From: Ted Zlatanov <tzz@lifelogs.com>
Cc: Xavier Maillard <zedek@gnu-rox.org>, ding@gnus.org
Subject: spam autodetection in NNTP and other backends (was: Spam/Ham training)
Date: Wed, 10 Dec 2003 18:05:15 -0500 [thread overview]
Message-ID: <4n65gol1ec.fsf_-_@collins.bwh.harvard.edu> (raw)
In-Reply-To: <87d6b7oxrm.fsf@everett.mit.edu> (David Z. Maze's message of "Tue, 02 Dec 2003 13:55:09 -0500")
[-- Attachment #1: Type: text/plain, Size: 1168 bytes --]
On Tue, 02 Dec 2003, dmaze@mit.edu wrote:
> Ted Zlatanov <tzz@lifelogs.com> writes:
>
>> I am considering adding spam *recognition* when you enter a group,
>> which would be useful for NNTP groups which have no splitting.
>> Unseen articles would be checked against a blacklist, for instance.
>
> Oh, I already have code to do that; I don't use it for nntp, but I
> do use it for another [MIT-local] read-only backend.
David,
thanks for the idea. I went from there and produced the attached
patch. Please look it over. It introduces symbolic returns of 'ham
or 'spam from spam-split if requested, uses the registry so it
doesn't recheck cross-posted articles, and generally behaves well
enough that I'm happy with it. If it works for you, I can put it in
the CVS repository.

§

Tasks and exercises →
1: Write out the forum message again, starting with "From: Ted Zlatanov" and going on through "(was: Spam/Ham training)", and substitute "servers" for "backends".
2: What distinct email addresses appear in the forum message?
Rely solely on the forum message to answer.

Data records →
§

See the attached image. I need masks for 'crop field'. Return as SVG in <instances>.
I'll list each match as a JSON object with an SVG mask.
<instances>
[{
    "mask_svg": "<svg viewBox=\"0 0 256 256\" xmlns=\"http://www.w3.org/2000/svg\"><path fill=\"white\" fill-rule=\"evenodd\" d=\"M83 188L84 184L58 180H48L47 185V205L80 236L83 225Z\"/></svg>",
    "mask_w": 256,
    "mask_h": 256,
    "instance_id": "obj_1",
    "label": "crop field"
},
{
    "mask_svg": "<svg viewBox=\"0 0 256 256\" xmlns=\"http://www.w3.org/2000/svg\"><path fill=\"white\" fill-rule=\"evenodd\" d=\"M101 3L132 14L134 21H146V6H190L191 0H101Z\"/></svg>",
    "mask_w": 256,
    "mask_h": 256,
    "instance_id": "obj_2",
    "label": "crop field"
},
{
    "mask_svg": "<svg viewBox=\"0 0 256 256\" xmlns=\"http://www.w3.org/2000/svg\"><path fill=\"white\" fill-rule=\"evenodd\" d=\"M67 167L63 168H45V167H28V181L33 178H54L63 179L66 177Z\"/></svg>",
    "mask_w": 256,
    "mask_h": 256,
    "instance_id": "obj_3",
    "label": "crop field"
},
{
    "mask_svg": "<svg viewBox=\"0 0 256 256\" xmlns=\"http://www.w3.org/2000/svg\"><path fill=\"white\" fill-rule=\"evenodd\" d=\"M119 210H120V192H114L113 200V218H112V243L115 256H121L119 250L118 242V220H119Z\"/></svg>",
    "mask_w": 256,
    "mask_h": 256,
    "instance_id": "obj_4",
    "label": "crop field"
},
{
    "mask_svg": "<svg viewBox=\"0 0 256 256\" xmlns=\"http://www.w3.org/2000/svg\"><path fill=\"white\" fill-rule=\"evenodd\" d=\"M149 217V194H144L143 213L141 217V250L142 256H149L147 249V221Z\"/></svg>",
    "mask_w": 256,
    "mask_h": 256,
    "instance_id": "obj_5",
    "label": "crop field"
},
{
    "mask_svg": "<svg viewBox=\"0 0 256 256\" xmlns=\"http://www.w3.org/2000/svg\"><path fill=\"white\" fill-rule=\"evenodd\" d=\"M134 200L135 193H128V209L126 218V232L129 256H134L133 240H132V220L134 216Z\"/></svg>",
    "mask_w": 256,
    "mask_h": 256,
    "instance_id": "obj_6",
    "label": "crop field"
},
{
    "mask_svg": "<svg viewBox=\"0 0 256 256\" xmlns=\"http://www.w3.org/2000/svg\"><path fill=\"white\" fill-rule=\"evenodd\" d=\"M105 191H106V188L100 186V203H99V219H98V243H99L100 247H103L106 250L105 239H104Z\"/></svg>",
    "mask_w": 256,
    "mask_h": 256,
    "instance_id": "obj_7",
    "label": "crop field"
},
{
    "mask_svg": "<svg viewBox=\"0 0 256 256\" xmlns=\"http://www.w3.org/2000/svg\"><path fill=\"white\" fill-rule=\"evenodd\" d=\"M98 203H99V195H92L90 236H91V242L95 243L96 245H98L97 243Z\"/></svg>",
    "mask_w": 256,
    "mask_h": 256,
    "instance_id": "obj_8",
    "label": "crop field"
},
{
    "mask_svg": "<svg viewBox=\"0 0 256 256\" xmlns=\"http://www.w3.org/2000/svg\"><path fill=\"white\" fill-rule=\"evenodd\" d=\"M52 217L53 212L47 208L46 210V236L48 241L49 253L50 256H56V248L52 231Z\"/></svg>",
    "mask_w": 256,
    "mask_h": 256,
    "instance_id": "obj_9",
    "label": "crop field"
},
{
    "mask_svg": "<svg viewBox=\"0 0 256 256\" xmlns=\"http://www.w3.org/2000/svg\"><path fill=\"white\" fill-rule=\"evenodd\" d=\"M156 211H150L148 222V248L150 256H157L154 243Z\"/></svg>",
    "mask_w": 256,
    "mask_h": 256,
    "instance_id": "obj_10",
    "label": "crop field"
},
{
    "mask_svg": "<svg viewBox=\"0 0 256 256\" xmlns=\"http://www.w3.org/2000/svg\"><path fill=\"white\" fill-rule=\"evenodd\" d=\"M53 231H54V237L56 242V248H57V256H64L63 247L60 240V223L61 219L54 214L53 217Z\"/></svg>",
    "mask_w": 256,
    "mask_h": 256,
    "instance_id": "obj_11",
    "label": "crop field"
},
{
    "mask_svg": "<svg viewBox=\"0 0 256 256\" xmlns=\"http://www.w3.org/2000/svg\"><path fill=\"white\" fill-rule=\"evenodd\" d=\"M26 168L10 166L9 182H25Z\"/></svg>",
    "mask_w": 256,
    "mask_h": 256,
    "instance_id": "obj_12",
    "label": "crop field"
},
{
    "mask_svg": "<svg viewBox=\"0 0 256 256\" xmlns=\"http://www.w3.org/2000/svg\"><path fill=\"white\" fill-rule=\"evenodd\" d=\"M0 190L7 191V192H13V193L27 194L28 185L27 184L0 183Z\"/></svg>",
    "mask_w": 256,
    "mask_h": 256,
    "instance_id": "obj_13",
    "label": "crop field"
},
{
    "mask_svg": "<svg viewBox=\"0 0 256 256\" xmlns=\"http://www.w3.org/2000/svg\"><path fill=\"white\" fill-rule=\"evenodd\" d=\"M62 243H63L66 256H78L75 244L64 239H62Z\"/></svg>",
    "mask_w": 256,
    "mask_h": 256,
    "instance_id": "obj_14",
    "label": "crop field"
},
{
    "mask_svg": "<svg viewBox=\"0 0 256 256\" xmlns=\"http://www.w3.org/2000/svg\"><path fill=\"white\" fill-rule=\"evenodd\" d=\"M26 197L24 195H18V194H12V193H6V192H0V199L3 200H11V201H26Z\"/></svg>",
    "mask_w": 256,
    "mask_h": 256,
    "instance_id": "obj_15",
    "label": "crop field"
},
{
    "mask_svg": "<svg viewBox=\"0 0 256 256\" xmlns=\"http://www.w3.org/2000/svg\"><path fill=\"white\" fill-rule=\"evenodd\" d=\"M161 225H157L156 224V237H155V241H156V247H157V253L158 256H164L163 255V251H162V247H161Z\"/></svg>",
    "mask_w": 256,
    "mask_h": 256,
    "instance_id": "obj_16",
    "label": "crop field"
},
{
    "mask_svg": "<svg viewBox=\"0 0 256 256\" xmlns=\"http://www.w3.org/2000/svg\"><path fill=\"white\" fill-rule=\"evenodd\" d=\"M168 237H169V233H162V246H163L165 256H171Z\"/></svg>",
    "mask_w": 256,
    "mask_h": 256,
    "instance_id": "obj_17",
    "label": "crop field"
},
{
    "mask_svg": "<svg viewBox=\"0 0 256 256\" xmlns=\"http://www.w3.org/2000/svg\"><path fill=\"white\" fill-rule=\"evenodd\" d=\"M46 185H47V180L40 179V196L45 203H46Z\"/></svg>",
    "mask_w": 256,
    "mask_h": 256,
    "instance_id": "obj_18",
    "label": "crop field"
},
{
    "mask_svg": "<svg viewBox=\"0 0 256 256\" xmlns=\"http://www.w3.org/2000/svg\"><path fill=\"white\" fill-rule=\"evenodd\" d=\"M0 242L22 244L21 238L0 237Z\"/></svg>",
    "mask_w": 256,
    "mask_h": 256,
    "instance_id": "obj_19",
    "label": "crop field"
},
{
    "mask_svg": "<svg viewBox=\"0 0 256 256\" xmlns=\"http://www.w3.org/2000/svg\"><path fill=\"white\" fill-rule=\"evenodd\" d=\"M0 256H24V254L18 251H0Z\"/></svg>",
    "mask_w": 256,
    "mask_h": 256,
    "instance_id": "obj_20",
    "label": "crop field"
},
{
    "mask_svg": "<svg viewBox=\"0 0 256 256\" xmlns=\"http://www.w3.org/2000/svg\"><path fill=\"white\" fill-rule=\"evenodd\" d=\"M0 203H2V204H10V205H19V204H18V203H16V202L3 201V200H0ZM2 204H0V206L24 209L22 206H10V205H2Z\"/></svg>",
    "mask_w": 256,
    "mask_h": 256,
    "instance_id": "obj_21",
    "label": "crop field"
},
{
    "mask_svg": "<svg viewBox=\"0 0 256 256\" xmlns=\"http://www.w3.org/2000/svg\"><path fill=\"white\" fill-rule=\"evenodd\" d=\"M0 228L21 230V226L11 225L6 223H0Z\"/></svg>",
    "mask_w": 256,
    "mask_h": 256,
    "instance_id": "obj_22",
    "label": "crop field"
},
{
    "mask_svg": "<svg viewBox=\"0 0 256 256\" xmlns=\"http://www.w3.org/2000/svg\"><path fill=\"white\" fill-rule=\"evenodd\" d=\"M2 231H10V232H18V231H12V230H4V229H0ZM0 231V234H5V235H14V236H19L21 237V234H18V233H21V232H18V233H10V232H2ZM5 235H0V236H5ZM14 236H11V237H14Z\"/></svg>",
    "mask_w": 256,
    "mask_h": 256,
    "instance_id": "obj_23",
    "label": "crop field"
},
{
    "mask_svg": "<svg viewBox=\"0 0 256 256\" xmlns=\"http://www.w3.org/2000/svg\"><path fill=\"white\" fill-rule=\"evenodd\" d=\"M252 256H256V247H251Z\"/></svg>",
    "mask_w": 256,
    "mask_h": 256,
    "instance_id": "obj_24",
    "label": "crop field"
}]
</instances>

§

Completed exercise →
1:
From: Ted Zlatanov <tzz@lifelogs.com>
Cc: Xavier Maillard <zedek@gnu-rox.org>, ding@gnus.org
Subject: spam autodetection in NNTP and other servers (was: Spam/Ham training)

2:
tzz@lifelogs.com
zedek@gnu-rox.org
ding@gnus.org
dmaze@mit.edu